Saved entries
########################################
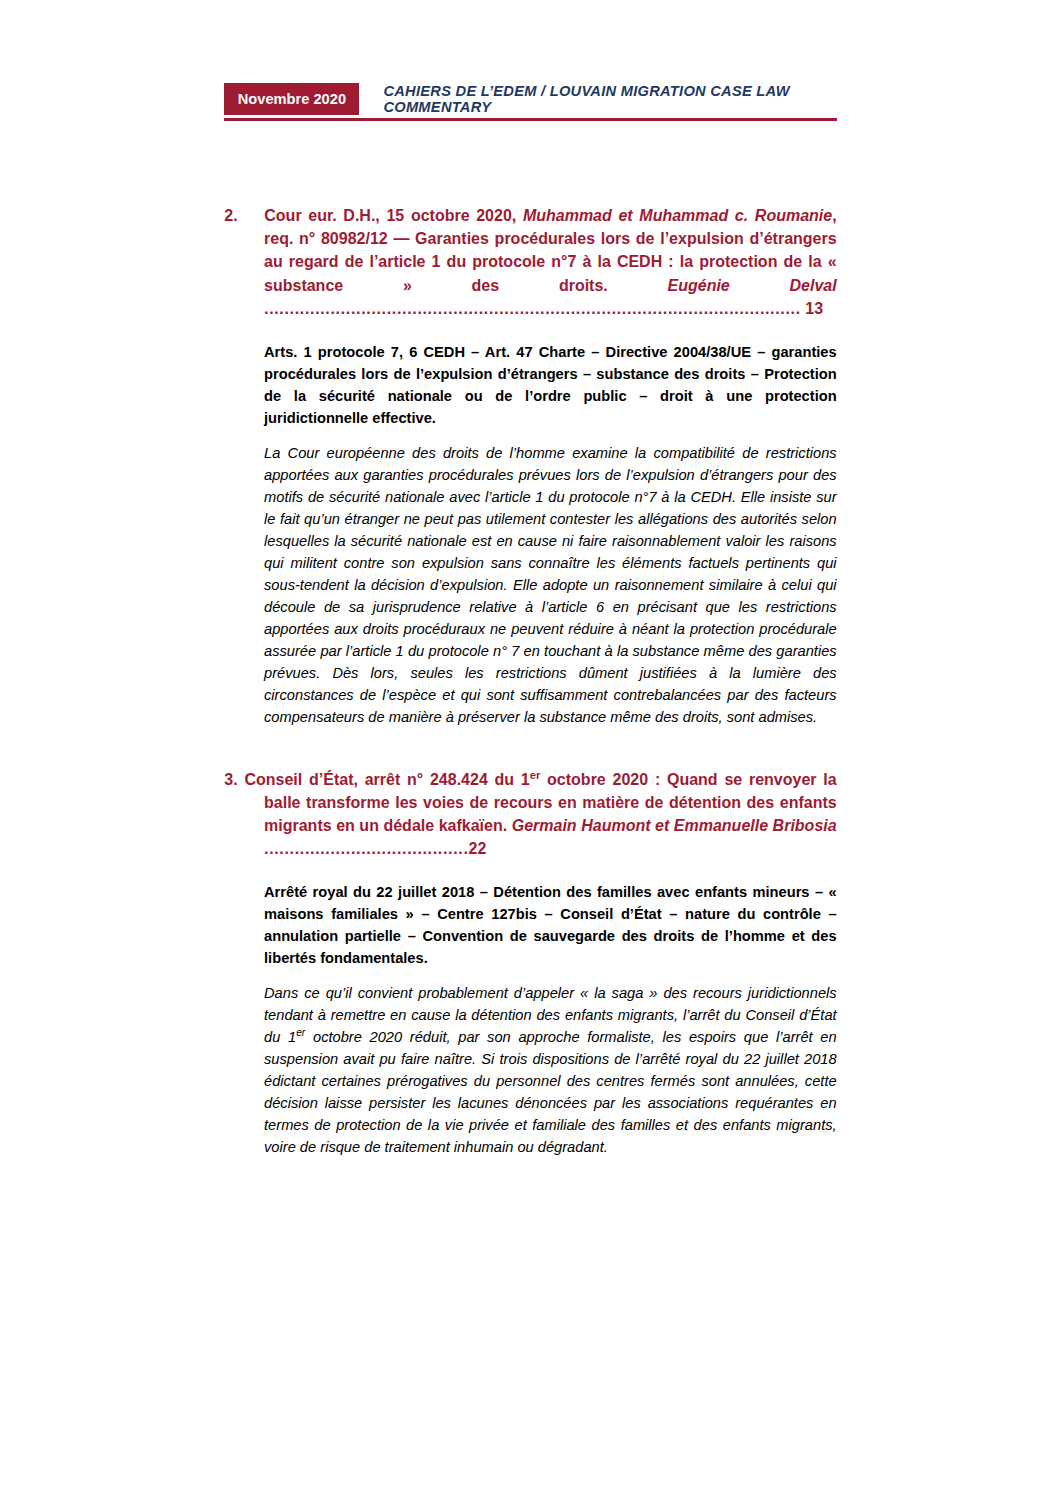Novembre 2020
CAHIERS DE L’EDEM / LOUVAIN MIGRATION CASE LAW COMMENTARY
2. Cour eur. D.H., 15 octobre 2020, Muhammad et Muhammad c. Roumanie, req. n° 80982/12 — Garanties procédurales lors de l’expulsion d’étrangers au regard de l’article 1 du protocole n°7 à la CEDH : la protection de la « substance » des droits. Eugénie Delval ......................................................................................................... 13
Arts. 1 protocole 7, 6 CEDH – Art. 47 Charte – Directive 2004/38/UE – garanties procédurales lors de l’expulsion d’étrangers – substance des droits – Protection de la sécurité nationale ou de l’ordre public – droit à une protection juridictionnelle effective.
La Cour européenne des droits de l’homme examine la compatibilité de restrictions apportées aux garanties procédurales prévues lors de l’expulsion d’étrangers pour des motifs de sécurité nationale avec l’article 1 du protocole n°7 à la CEDH. Elle insiste sur le fait qu’un étranger ne peut pas utilement contester les allégations des autorités selon lesquelles la sécurité nationale est en cause ni faire raisonnablement valoir les raisons qui militent contre son expulsion sans connaître les éléments factuels pertinents qui sous-tendent la décision d’expulsion. Elle adopte un raisonnement similaire à celui qui découle de sa jurisprudence relative à l’article 6 en précisant que les restrictions apportées aux droits procéduraux ne peuvent réduire à néant la protection procédurale assurée par l’article 1 du protocole n° 7 en touchant à la substance même des garanties prévues. Dès lors, seules les restrictions dûment justifiées à la lumière des circonstances de l’espèce et qui sont suffisamment contrebalancées par des facteurs compensateurs de manière à préserver la substance même des droits, sont admises.
3. Conseil d’État, arrêt n° 248.424 du 1er octobre 2020 : Quand se renvoyer la balle transforme les voies de recours en matière de détention des enfants migrants en un dédale kafkaïen. Germain Haumont et Emmanuelle Bribosia ........................................ 22
Arrêté royal du 22 juillet 2018 – Détention des familles avec enfants mineurs – « maisons familiales » – Centre 127bis – Conseil d’État – nature du contrôle – annulation partielle – Convention de sauvegarde des droits de l’homme et des libertés fondamentales.
Dans ce qu’il convient probablement d’appeler « la saga » des recours juridictionnels tendant à remettre en cause la détention des enfants migrants, l’arrêt du Conseil d’État du 1er octobre 2020 réduit, par son approche formaliste, les espoirs que l’arrêt en suspension avait pu faire naître. Si trois dispositions de l’arrêté royal du 22 juillet 2018 édictant certaines prérogatives du personnel des centres fermés sont annulées, cette décision laisse persister les lacunes dénoncées par les associations requérantes en termes de protection de la vie privée et familiale des familles et des enfants migrants, voire de risque de traitement inhumain ou dégradant.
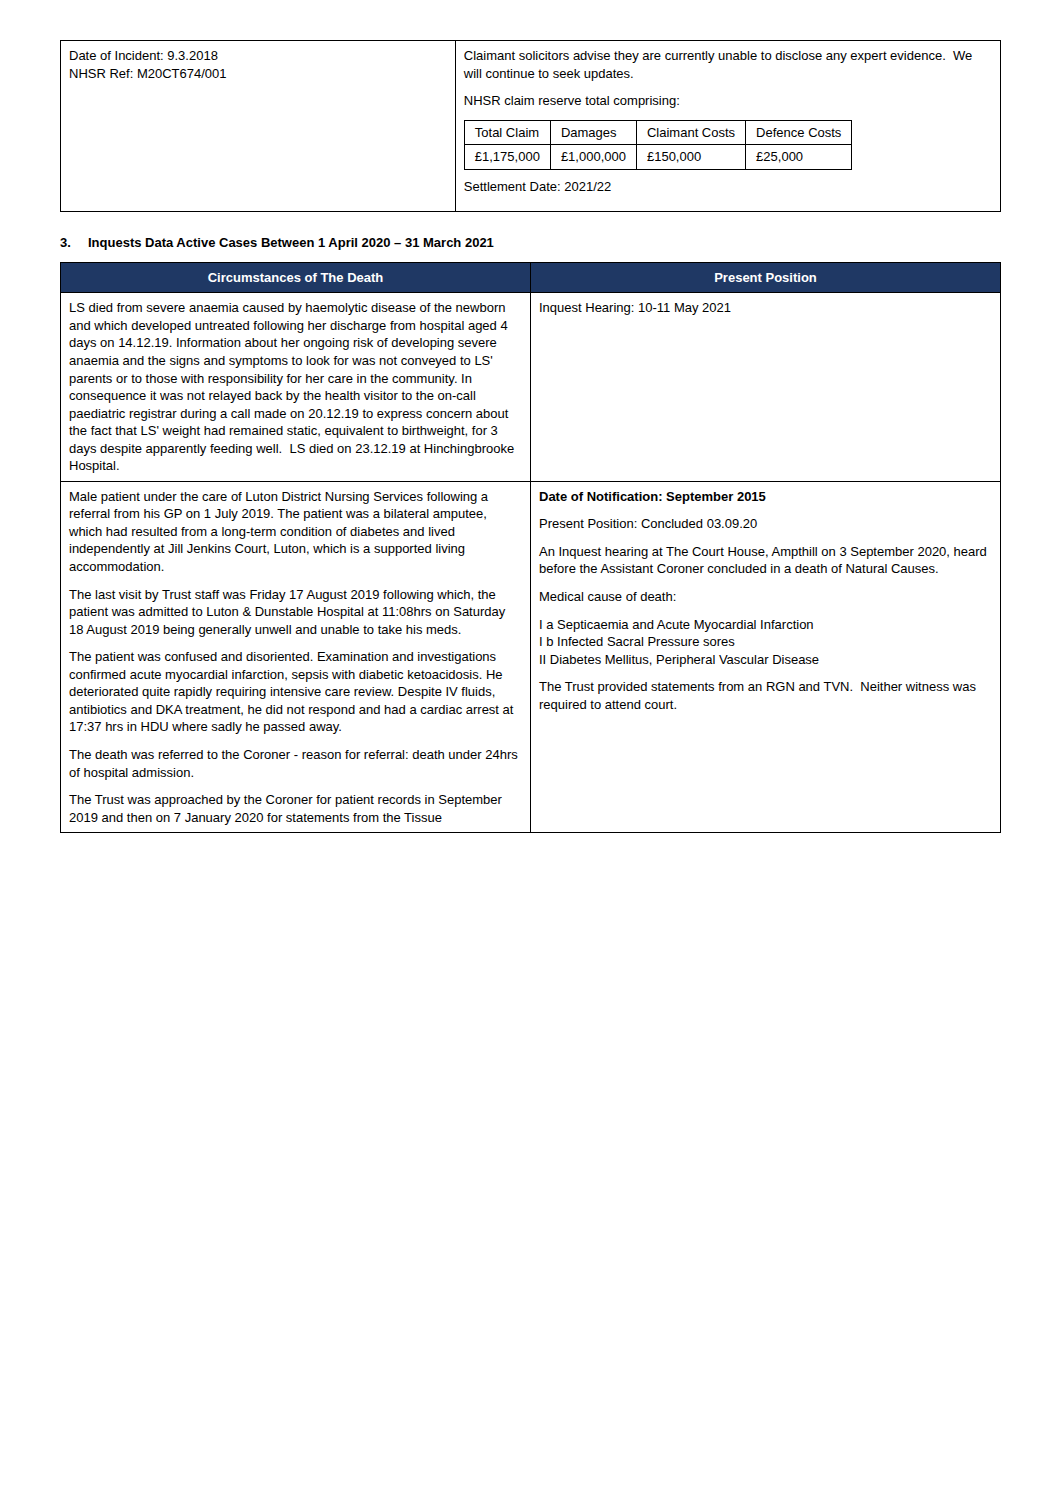| Date of Incident: 9.3.2018 NHSR Ref: M20CT674/001 | Claimant solicitors advise they are currently unable to disclose any expert evidence. We will continue to seek updates. NHSR claim reserve total comprising: / Total Claim / Damages / Claimant Costs / Defence Costs / / £1,175,000 / £1,000,000 / £150,000 / £25,000 / Settlement Date: 2021/22 |
3. Inquests Data Active Cases Between 1 April 2020 – 31 March 2021
| Circumstances of The Death | Present Position |
| --- | --- |
| LS died from severe anaemia caused by haemolytic disease of the newborn and which developed untreated following her discharge from hospital aged 4 days on 14.12.19. Information about her ongoing risk of developing severe anaemia and the signs and symptoms to look for was not conveyed to LS' parents or to those with responsibility for her care in the community. In consequence it was not relayed back by the health visitor to the on-call paediatric registrar during a call made on 20.12.19 to express concern about the fact that LS' weight had remained static, equivalent to birthweight, for 3 days despite apparently feeding well. LS died on 23.12.19 at Hinchingbrooke Hospital. | Inquest Hearing: 10-11 May 2021 |
| Male patient under the care of Luton District Nursing Services following a referral from his GP on 1 July 2019. The patient was a bilateral amputee, which had resulted from a long-term condition of diabetes and lived independently at Jill Jenkins Court, Luton, which is a supported living accommodation. The last visit by Trust staff was Friday 17 August 2019 following which, the patient was admitted to Luton & Dunstable Hospital at 11:08hrs on Saturday 18 August 2019 being generally unwell and unable to take his meds. The patient was confused and disoriented. Examination and investigations confirmed acute myocardial infarction, sepsis with diabetic ketoacidosis. He deteriorated quite rapidly requiring intensive care review. Despite IV fluids, antibiotics and DKA treatment, he did not respond and had a cardiac arrest at 17:37 hrs in HDU where sadly he passed away. The death was referred to the Coroner - reason for referral: death under 24hrs of hospital admission. The Trust was approached by the Coroner for patient records in September 2019 and then on 7 January 2020 for statements from the Tissue | Date of Notification: September 2015 Present Position: Concluded 03.09.20 An Inquest hearing at The Court House, Ampthill on 3 September 2020, heard before the Assistant Coroner concluded in a death of Natural Causes. Medical cause of death: I a Septicaemia and Acute Myocardial Infarction I b Infected Sacral Pressure sores II Diabetes Mellitus, Peripheral Vascular Disease The Trust provided statements from an RGN and TVN. Neither witness was required to attend court. |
########################################
▸ Assigned task: For this exercise, gather every line of the data that contains the word "juillet".

▸ Result for this exercise:
Arrêté royal du 22 juillet 2018 – Détention des familles avec enfants mineurs – « maisons familiales » – Centre 127bis – Conseil d’État – nature du contrôle – annulation partielle – Convention de sauvegarde des droits de l’homme et des libertés fondamentales.
Dans ce qu’il convient probablement d’appeler « la saga » des recours juridictionnels tendant à remettre en cause la détention des enfants migrants, l’arrêt du Conseil d’État du 1er octobre 2020 réduit, par son approche formaliste, les espoirs que l’arrêt en suspension avait pu faire naître. Si trois dispositions de l’arrêté royal du 22 juillet 2018 édictant certaines prérogatives du personnel des centres fermés sont annulées, cette décision laisse persister les lacunes dénoncées par les associations requérantes en termes de protection de la vie privée et familiale des familles et des enfants migrants, voire de risque de traitement inhumain ou dégradant.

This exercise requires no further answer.